- Assignment -
Pick up the book-review blog text below where it stops and continue it.

Author Rayo Casablanca (6 Sick Hipsters) draws his characters with broad strokes so they're easily identifiable, and his novel manages to be both extremely clever and cleverly extreme at the same time. He lays on the happy ending a little thick, but everything in Very Mercenary is painted with a wide brush. It's not a great book, but it is a lot of fun, and sometimes that's all you want out of a novel.

Nitpicker's Note: If you want to "liven it up a bit," you want to add "flair." Only add "flare" if by "liven it up" you mean "burn it down."

Monday, May 18, 2009

The Maze by Catherine Coulter (audio book read by Susan Ericksen)

Seven years ago, Lacey Sherlock's sister was murdered by a serial killer that the newspapers dubbed the String Killer for his tactic of making his victims follow a string to the center of a maze before killing them. Now Lacey is an FBI agent determined to use her access to find the perpetrator. But when she offers herself up as bait, the String Killer has a surprise for her....

The Maze was my first venture into the so-called "romantic suspense" genre. I had not originally intended to take this trip down a previously untraveled road, but I found the audiobook on a table of free stuff at work and decided it would be an experiment that was relatively free of risk.

My low expectations led to a pleasant surprise. I had feared that The Maze would be basically a romance novel with suspense overtones, but Coulter actually does a fine job capturing all the nuances I've come to expect from the serial-killer subgenre (if not the explicit violence a horror fan like myself would anticipate).

Of course, given the target audience, Lacey's relationship with her boss Dillon Savich instantly turns into antagonistic flirting (which everyone recognizes but them) and quickly progresses beyond that (albeit with unrealistic speed). But that is a minor quibble, and the existence of sequels featuring the pair told me that would happen, anyway. The Maze is actually quite suspenseful and fast-paced and kept me guessing to the end. And that's all I was looking for.

Tuesday, March 17, 2009

Dark Side of the Morgue by Raymond Benson (prog-rock mystery)

Oddly enough, I got this book because I'm excited about an upcoming book. Raymond Benson is one of six authors tapped to write for the newest venture from Hard Case Crime founder Charles Ardai: pulp adventure novels in the old style featuring a new character, Gabriel Hunt.

- Data provided -
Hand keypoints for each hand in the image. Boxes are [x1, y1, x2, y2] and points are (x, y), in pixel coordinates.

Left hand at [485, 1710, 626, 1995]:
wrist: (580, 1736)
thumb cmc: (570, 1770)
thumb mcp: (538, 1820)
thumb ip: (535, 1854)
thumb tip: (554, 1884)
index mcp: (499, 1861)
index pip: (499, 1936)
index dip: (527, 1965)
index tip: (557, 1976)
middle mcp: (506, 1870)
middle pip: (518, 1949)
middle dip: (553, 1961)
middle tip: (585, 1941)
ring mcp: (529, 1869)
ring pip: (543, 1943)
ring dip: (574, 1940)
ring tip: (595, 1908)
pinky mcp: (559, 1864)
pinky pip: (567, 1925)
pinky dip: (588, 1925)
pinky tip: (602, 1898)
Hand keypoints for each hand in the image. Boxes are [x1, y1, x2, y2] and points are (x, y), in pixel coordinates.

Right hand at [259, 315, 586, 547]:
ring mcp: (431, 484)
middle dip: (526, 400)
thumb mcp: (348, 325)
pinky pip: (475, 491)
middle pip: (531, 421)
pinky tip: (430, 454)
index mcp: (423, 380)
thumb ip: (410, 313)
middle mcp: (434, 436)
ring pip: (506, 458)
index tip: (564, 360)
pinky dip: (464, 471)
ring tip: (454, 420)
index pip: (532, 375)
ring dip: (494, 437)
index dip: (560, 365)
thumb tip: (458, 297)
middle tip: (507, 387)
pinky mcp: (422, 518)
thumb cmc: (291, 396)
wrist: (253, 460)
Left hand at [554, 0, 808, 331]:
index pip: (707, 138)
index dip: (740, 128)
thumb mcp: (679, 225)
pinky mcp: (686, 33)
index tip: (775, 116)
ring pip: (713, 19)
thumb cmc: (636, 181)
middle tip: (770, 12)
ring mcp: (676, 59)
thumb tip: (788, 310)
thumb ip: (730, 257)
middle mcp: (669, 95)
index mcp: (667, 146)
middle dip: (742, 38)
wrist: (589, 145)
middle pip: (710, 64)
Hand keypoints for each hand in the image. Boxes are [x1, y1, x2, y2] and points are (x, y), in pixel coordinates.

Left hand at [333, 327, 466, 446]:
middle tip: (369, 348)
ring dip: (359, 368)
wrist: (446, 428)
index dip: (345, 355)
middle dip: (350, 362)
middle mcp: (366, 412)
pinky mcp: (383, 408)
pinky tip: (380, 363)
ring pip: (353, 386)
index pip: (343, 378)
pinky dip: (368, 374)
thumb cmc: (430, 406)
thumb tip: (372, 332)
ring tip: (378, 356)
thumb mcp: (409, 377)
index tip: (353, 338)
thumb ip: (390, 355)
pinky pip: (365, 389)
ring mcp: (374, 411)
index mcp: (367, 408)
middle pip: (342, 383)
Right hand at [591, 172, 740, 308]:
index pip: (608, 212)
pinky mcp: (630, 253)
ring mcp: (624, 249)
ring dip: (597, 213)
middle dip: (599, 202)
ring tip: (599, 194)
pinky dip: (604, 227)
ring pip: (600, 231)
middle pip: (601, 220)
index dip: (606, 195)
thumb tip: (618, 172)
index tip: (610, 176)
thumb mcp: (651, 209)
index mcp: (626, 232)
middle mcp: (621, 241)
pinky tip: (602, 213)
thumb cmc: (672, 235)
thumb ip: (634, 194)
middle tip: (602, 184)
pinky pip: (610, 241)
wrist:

- Answer section -
I've been highly anticipating this series since it was first announced because the other five authors (Ardai himself, David J. Schow, Christa Faust, James Reasoner, and Nicholas Kaufmann) have proven themselves to be quite skilled at fast-paced narratives. Benson is the only one I'd not read before, so when I saw that his second Spike Berenger novel, Dark Side of the Morgue was available, I leapt.

Part of the attraction came from the concept of a rock and roll P.I. Spike Berenger used to be in a progressive rock band called The Fixers, but they didn't last long (though they still have some devoted fans). Now Berenger and his partner Rudy Bishop run Rockin' Security, a service for the music industry. Berenger also has his private investigator's license because it sometimes helps with business. Suzanne Prescott, a former Goth devotee now into Transcendental Meditation (T.M.) and martial arts, is his investigation partner.

A blonde wearing sunglasses and a big, floppy hat has been killing members of Chicago's prog-rock scene (known locally as "Chicagoprog"), and Zach Garriott (guitarist and vocalist for the seminal bands North Side and Red Skyez, but gone solo since 1980) wants Berenger's help finding the suspect — he's on the list. The trouble is, the main suspect is Sylvia Favero, and she's been dead since 1970.

Berenger, a little bored with his current caseload involving Iggy Pop's dogs and Debbie Harry's landlord, decides to take the case, partly because he's friends and former colleagues with many of the participants. Here, Benson's knowledge of the prog-rock industry serves him well (he wrote The Pocket Guide to Jethro Tull and is himself a composer and songwriter). After a long exposition introducing character relationships and band histories, Benson's feel for the high points brings authenticity to the story and never feels just like some guy trying to write a rock novel. (A Chicagoprog "family tree" at the front of the book is great for reference, and the table of contents is actually a "track listing" of song titles.)

Dark Side of the Morgue is funny, disturbing, and filled with deep knowledge of the music industry and abnormal psychology, all combined to make a really terrific read that I wanted to pick up whenever I had a free moment. It is assembled from P.I./thriller tropes we've seen many times before, but Benson has put them together in a way that feels fresh and original, and results in the reader responding to them as if they were brand new (a skill no doubt useful in his upcoming Gabriel Hunt novel, Hunt through Napoleon's Web).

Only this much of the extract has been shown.